Un samedi matin, jour de ses huit ans, Natacha insista auprès de son père pour se rendre au marché de Laval. Elle avait exigé douze bouquets comme cadeau d’anniversaire et souhaitait choisir elle-même l’assortiment. Son idée était de refleurir le cimetière de Sancy. Cette perspective semblait la ravir plus que tout autre présent.

Le Zèbre et sa fille partirent tous deux au marché, sur le coup de dix heures.

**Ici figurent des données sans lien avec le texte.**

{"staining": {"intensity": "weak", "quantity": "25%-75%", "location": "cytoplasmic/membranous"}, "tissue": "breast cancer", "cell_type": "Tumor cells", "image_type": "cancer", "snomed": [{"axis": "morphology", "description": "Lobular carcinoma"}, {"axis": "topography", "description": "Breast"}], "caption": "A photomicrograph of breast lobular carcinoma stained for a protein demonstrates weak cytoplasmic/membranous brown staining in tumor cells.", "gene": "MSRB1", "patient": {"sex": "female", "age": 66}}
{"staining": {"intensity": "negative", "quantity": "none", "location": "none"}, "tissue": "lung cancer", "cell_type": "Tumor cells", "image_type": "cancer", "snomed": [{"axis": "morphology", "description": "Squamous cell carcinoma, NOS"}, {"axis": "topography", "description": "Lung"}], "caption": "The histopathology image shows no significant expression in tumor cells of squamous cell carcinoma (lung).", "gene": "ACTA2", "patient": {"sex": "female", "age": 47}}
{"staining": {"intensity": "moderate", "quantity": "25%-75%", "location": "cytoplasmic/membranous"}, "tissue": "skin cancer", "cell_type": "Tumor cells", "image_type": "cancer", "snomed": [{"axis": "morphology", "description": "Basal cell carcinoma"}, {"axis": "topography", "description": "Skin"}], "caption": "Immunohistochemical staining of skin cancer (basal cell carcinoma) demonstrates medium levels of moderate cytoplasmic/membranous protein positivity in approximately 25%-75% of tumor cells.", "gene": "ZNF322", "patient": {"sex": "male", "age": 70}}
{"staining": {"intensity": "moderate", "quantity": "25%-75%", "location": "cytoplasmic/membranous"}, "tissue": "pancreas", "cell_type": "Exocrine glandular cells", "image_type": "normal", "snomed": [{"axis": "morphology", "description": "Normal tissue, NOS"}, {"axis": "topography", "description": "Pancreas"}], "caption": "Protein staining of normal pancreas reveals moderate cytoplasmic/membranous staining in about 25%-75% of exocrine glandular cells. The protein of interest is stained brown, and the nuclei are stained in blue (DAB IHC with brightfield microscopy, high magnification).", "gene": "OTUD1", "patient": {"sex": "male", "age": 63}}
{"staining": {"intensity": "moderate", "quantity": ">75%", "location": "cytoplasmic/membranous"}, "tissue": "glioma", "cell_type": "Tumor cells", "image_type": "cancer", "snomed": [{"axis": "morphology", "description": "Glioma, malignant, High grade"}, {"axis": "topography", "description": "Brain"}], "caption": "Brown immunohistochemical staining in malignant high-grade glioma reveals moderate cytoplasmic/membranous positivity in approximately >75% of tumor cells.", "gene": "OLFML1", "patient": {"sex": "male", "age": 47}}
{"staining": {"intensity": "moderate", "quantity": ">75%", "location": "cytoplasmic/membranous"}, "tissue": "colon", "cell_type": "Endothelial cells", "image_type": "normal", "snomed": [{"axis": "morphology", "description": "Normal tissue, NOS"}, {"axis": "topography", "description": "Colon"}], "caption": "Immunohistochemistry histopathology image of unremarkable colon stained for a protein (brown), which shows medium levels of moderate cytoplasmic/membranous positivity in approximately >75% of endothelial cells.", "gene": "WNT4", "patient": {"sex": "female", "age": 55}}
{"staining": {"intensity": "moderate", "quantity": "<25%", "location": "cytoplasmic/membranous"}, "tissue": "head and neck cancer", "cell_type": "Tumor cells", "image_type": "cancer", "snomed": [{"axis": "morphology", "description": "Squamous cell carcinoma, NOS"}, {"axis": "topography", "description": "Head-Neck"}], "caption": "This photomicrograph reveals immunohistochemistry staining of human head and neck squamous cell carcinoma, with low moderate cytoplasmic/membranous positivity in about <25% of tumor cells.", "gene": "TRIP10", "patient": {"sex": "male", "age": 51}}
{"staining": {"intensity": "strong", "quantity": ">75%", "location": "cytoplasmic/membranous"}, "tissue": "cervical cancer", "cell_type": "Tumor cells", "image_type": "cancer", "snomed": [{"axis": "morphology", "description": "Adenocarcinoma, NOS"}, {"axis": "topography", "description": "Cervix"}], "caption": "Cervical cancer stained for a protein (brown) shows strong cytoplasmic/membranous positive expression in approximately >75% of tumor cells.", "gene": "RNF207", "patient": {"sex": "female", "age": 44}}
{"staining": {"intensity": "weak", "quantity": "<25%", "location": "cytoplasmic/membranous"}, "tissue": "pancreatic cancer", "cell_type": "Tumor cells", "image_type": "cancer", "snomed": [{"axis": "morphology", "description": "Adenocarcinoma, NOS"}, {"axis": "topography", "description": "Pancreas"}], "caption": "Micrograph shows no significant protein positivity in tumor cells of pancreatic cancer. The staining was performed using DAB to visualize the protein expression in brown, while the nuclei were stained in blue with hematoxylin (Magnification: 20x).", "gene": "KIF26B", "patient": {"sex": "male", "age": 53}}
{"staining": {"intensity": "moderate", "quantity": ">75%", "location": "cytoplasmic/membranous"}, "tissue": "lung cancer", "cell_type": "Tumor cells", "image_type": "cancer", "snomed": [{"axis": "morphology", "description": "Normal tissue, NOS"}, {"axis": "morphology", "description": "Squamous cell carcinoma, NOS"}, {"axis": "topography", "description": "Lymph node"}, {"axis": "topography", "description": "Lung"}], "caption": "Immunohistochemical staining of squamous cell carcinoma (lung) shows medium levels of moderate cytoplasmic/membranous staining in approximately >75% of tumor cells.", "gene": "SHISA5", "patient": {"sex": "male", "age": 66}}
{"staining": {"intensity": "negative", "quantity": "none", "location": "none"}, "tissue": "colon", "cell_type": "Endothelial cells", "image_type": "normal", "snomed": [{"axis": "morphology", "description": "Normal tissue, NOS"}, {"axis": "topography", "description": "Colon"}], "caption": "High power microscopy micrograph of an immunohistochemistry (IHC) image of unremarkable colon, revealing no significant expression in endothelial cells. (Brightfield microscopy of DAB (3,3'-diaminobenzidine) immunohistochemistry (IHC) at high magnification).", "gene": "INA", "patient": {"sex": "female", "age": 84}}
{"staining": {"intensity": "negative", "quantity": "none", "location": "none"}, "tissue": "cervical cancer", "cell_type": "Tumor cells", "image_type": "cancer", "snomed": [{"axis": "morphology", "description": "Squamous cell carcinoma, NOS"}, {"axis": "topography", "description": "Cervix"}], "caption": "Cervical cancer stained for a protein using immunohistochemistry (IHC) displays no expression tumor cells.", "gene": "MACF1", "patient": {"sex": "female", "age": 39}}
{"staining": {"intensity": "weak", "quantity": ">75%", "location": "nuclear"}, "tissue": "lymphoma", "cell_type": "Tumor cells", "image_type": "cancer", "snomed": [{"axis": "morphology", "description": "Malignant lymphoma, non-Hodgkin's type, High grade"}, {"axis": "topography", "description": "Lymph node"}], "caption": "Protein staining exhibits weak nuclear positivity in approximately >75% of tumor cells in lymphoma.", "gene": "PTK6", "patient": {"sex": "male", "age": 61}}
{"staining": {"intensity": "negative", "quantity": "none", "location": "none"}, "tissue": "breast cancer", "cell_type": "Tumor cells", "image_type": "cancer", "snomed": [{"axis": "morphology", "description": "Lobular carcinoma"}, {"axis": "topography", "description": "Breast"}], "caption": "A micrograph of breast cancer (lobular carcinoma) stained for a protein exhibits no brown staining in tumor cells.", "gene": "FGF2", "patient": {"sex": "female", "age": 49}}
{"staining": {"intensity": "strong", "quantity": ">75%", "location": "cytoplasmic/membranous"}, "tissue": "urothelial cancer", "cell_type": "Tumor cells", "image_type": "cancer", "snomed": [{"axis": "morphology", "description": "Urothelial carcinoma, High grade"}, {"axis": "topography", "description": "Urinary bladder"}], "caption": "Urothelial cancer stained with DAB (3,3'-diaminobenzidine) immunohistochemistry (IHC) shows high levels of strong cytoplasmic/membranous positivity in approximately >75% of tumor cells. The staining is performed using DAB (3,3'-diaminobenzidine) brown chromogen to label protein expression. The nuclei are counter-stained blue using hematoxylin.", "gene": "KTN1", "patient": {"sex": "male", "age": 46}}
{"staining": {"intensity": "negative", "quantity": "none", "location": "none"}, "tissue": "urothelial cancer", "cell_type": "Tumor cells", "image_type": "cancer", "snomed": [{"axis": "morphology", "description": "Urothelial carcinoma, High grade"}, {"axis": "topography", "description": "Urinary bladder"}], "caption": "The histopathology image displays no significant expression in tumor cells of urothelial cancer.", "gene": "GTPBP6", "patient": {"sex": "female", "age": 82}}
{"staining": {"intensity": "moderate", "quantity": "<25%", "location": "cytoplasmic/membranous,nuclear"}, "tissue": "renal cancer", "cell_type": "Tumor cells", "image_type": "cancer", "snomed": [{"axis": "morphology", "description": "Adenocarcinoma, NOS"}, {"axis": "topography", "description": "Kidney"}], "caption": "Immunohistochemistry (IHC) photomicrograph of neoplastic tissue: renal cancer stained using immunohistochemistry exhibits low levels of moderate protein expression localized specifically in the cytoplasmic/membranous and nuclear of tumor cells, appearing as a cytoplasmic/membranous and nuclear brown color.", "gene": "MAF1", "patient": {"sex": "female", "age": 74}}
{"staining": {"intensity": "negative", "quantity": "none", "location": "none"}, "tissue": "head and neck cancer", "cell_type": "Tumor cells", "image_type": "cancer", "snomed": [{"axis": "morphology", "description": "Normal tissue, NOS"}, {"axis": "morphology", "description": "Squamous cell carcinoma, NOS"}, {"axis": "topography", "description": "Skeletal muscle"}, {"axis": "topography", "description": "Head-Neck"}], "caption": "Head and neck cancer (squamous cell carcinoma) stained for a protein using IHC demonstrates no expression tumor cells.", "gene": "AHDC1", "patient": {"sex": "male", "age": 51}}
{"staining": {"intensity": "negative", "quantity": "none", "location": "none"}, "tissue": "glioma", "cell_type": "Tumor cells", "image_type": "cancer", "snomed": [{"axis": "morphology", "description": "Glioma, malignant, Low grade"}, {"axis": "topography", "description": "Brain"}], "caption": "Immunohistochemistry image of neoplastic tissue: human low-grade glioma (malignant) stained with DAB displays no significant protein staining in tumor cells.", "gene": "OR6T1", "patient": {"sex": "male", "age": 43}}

Natacha dévalisa le fleuriste, chargea sa cargaison dans les bras de son père et, tout à trac, lui lança :

—  Pourquoi tu ne vis plus avec Maman alors que vous vous aimez ?

—  Tu crois qu’elle m’aime encore ? bredouilla Gaspard, interloqué.

—  Bien sûr.

—  Comment le sais-tu ?

—  Je le sais, se contenta-t-elle de répondre.

Puis Natacha ajouta, en jetant un œil sur l’étal du marchand de jouets :

—  Si tu m’offres aussi un masque de Mickey, je te dirai pourquoi je le sais.

Le Zèbre céda au singulier racket de sa fille et acheta deux masques de son idole, un pour elle, un pour lui. Avec empressement, elle plaça aussitôt le sien sur son visage enfantin.

—  Alors ? reprit Gaspard.

Et Mickey de lui répondre :

—  C’est ma tortue qui me l’a dit. Tu sais, elle me parle quand je l’écoute vraiment.

Retirant son masque, Natacha poursuivit :

—  Maintenant dis-moi la vérité. Pourquoi vous n’habitez plus dans la même maison ?

Après un temps, le Zèbre murmura :

—  Je crois qu’elle ne me supporte pas quand je joue.

—  Eh bien moi c’est le contraire. Je t’aime parce que tu es le seul papa qui mette des masques de Mickey !

Sur ces mots, elle l’embrassa et lui plaqua l’autre masque sur la figure. Ce matin-là, les Lavallois purent voir déambuler sur le marché un père et sa fille. Ils avaient tous deux une drôle de tête de Mickey.